Um tema frequente na reforma do serviço público civil no Brasil é a implantação de um sistema meritocrático. Diversos aspectos são tratados nesse debate, emergindo pontos positivos e negativos, envolvendo diferentes atores favoráveis à reforma e com diversas justificativas. A esse respeito, é um ponto positivo pretendido pela reforma, em termos de busca de implantação de cultura de mérito, a possibilidade de:
- A)tornar as metas mais objetivas e mensuráveis, relacionando-as às entregas de resultado para os usuários e a sociedade;
Correta, porque expressa a lógica meritocrática da reforma gerencial: metas claras, mensuráveis e vinculadas a resultados para o cidadão.
- B)valorizar as relações sociais e pessoais na sistemática de avaliação de resultados, de forma a manter um bom clima organizacional;
Errada, porque valorizar relações pessoais na avaliação enfraquece o mérito e reintroduz personalismo e subjetividade.

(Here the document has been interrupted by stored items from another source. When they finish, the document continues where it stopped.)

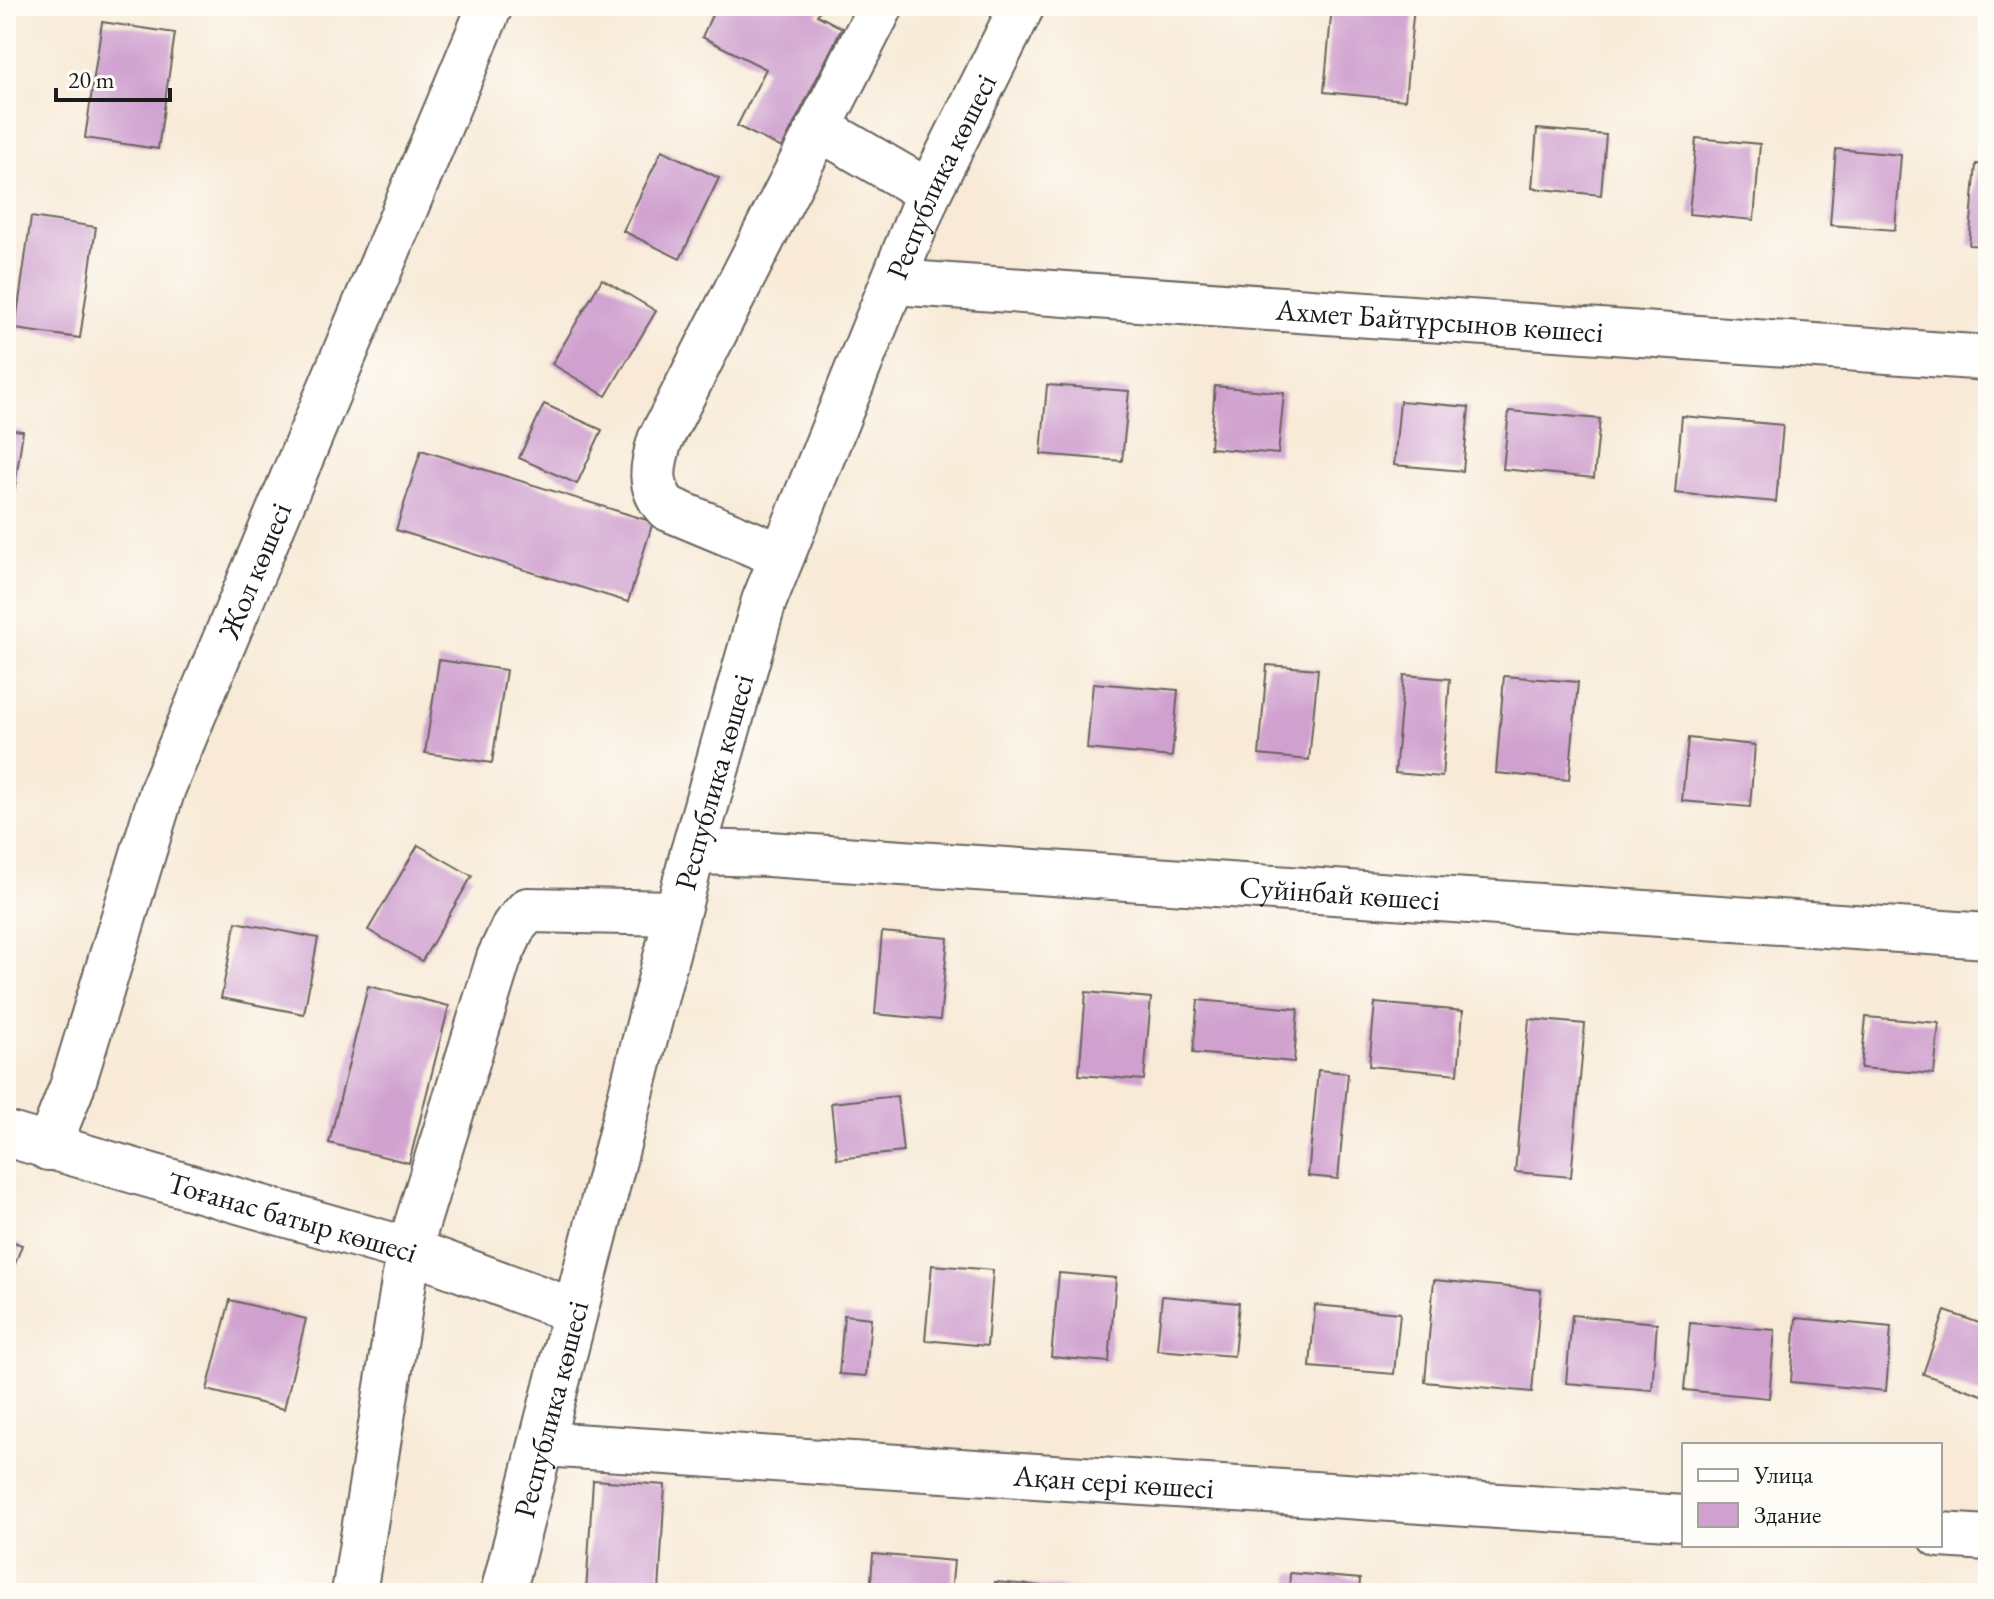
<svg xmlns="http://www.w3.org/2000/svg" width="1994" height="1599" viewBox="0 0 1994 1599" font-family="'EB Garamond',serif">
	<rect width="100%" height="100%" fill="#fdfcf7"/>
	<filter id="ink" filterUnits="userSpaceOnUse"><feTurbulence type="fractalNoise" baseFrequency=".0125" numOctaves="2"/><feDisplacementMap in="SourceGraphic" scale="16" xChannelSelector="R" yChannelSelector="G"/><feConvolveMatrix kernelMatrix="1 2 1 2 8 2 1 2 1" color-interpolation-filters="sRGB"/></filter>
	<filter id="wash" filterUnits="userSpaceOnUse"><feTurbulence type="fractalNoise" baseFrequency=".006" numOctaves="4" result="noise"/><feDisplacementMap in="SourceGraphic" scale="32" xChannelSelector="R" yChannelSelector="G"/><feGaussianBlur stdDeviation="1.8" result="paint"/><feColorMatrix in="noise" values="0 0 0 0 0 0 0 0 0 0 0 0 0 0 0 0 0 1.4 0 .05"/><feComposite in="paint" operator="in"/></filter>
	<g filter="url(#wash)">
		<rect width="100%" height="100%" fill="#f8ead7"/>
		<g id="blocks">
			<g fill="#d0a1cf">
				<polygon points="716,6 812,6 820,10 817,15 842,28 782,148 737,126 766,69 702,37"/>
				<polygon points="1332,6 1414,6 1405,100 1324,92"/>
				<polygon points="102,22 175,33 158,149 85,138"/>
				<polygon points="1537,129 1606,135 1601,195 1532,188"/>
				<polygon points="1696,138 1760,144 1754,220 1689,214"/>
				<polygon points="1836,149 1901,155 1895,230 1830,225"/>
				<polygon points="662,150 719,178 680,259 623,231"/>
				<polygon points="1976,164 1988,165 1988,246 1969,245"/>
				<polygon points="31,217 96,227 80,338 15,329"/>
				<polygon points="602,279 656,311 606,396 552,364"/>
				<polygon points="1047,385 1129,391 1122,461 1041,454"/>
				<polygon points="1215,386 1284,393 1278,454 1210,448"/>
				<polygon points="1400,401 1469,407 1463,471 1394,465"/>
				<polygon points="544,404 602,430 577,484 519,458"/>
				<polygon points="1509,411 1600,419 1594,478 1503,469"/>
				<polygon points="1682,416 1783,425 1776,502 1675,493"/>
				<polygon points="6,429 23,431 8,533 6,533"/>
				<polygon points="421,450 653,522 628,602 396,530"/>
				<polygon points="439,660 506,670 492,763 425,753"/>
				<polygon points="1267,665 1318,669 1309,760 1259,755"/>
				<polygon points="1404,675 1450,679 1442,777 1395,773"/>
				<polygon points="1504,676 1578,682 1569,780 1496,773"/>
				<polygon points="1093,683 1178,690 1172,757 1087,749"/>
				<polygon points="1688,738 1755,745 1750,807 1682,801"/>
				<polygon points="418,845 472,876 422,961 368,930"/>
				<polygon points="236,922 318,938 304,1014 221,998"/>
				<polygon points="882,932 948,938 940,1020 875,1014"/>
				<polygon points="368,986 449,1006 409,1163 329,1143"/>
				<polygon points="1086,992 1151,998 1144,1080 1079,1075"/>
				<polygon points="1198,1000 1298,1009 1294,1062 1193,1053"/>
				<polygon points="1375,1003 1463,1011 1458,1074 1369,1066"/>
				<polygon points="1866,1017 1939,1023 1934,1074 1861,1068"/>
				<polygon points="1529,1019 1585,1024 1571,1177 1515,1172"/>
				<polygon points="1318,1070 1348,1073 1338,1179 1308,1176"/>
				<polygon points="897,1096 903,1152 837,1159 831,1103"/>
				<polygon points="6,1239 22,1245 6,1288"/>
				<polygon points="932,1265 993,1270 987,1346 925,1340"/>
				<polygon points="1059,1273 1116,1278 1109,1362 1051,1357"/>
				<polygon points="1434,1280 1541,1290 1532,1392 1425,1382"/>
				<polygon points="1162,1296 1239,1303 1234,1356 1157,1350"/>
				<polygon points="230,1300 306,1319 284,1409 207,1390"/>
				<polygon points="1315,1305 1400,1313 1394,1374 1310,1367"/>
				<polygon points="1945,1311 1988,1326 1988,1397 1923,1374"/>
				<polygon points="844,1315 871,1318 866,1376 839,1374"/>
				<polygon points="1572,1315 1657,1323 1652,1390 1566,1383"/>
				<polygon points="1796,1318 1891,1327 1886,1391 1791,1382"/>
				<polygon points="1690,1323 1775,1330 1769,1398 1684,1390"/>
				<polygon points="593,1480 665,1485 659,1593 586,1593"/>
				<polygon points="873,1554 954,1561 951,1593 870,1593"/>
				<polygon points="1290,1573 1360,1579 1359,1593 1289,1593"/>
				<polygon points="995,1582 1097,1591 1097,1593 994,1593"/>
				<polygon points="1162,1586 1213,1591 1212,1593 1162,1593"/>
			</g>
		</g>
	</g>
	<g filter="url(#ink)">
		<use href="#blocks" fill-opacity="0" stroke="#69645d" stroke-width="2"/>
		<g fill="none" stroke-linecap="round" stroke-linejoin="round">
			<g stroke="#69645d" stroke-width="48">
				<g id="minor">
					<polyline points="819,128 929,192"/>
					<path id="s1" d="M893,282l1095,76"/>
					<path d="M782,556l-115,-48c-19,-21 -15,-42 -7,-68l221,-434"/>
					<path id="s2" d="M693,852l75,2 1220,82"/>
					<path id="s3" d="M6,1134l403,116 165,61"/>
					<path id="s4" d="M48,1148l24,-61 91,-299 327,-782"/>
					<path id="s5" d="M543,1444l1141,74"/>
					<polyline points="1940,1535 1988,1538"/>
					<polyline points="354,1593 409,1250 499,958 514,926 528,910 677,913"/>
				</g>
			</g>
			<g stroke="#69645d" stroke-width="48">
				<g id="major">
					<path id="s6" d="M503,1593l190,-741 71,-251 165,-409 93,-186"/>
				</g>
			</g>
			<use href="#minor" stroke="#fff" stroke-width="44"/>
			<use href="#major" stroke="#fff" stroke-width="44"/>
		</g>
	</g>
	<g text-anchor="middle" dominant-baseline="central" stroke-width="6" stroke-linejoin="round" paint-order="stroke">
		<g font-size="30" fill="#1c1c1c" stroke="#fdfcf7">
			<text stroke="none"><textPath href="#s6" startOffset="1486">Республика көшесі</textPath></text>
			<text stroke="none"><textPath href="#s1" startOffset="548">Ахмет Байтұрсынов көшесі</textPath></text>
			<text stroke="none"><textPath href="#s4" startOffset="614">Жол көшесі</textPath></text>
			<text stroke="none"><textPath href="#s6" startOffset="838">Республика көшесі</textPath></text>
			<text stroke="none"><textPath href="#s2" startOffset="648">Суйінбай көшесі</textPath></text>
			<text stroke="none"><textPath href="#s3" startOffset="298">Тоғанас батыр көшесі</textPath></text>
			<text stroke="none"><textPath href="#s6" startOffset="190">Республика көшесі</textPath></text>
			<text stroke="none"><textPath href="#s5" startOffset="572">Ақан сері көшесі</textPath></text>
		</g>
	</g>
	<rect width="1994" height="1599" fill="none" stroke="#fdfcf7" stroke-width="32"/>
	<rect x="1682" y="1443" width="260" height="104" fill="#fdfcf7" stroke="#a3a29f" stroke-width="2"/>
	<rect x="1698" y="1469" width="40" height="12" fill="#ffffff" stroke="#a3a29f" stroke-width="2"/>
	<text x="1754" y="1483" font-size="24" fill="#1c1c1c">Улица</text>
	<rect x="1698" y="1503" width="40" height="24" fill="#d0a1cf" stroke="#a3a29f" stroke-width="2"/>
	<text x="1754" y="1523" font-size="24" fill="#1c1c1c">Здание</text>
	<path d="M56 88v12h114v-12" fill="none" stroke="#1c1c1c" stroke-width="4"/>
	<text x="68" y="88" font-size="24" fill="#1c1c1c" stroke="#fdfcf7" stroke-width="6" paint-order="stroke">20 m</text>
</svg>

- C)buscar a lógica de igualdade substantiva na distribuição dos recursos alocados para promoção e reconhecimento, a partir da divisão do montante disponível;
Errada, porque dividir recursos por uma lógica de repartição igualitária não garante mérito nem reconhecimento por desempenho.
- D)atender à política de reciprocidade na alocação e promoção de pessoas aos cargos de supervisão, ampliando alocação por indicação de pessoal externo à organização;
Errada, porque promoção por reciprocidade e indicação externa remete a apadrinhamento político, não a mérito.
- E)garantir a promoção por senioridade entre os servidores civis, considerando a compatibilidade da trajetória dos indivíduos com os cargos ocupados na hierarquia.
Errada, porque senioridade e progressão por tempo de serviço não traduzem cultura de mérito e desempenho.
Gabarito: A
A reforma do serviço público civil no Brasil, especialmente no modelo gerencial, tenta afastar a lógica patrimonialista e parte da rigidez burocrática para aproximar a gestão de resultados. Em vez de premiar proximidade pessoal, antiguidade pura ou trocas políticas, a ideia é valorizar desempenho, entrega e impacto concreto para o cidadão. Isso conversa com a lógica da Administração Pública gerencial, muito associada à busca por eficiência, eficácia e efetividade. Na prática, um sistema meritocrático precisa de critérios mais claros para funcionar. Se a meta é vaga, ninguém sabe exatamente o que foi cumprido. Se a meta é objetiva e mensurável, fica mais fácil avaliar o trabalho, cobrar resultado e reconhecer quem entrega mais. É por isso que a banca puxa a resposta para indicadores, resultados e foco no usuário e na sociedade. Essa lógica aparece na Reforma Gerencial brasileira, inspirada por autores como Luiz Carlos Bresser-Pereira e associada ao Plano Diretor da Reforma do Aparelho do Estado, de 1995. A ideia central é mudar a administração de um foco no procedimento para um foco no resultado, sem perder controle e legalidade. O servidor deixa de ser visto como peça de organograma e passa a ser cobrado por desempenho. Então, o gabarito é a alternativa A porque ela traduz exatamente a busca por cultura de mérito: metas mais objetivas e mensuráveis, ligadas a entregas para usuários e sociedade. As demais alternativas reforçam personalismo, clientelismo, favoritismo ou antiguidade, que são justamente o oposto do que a reforma quer combater.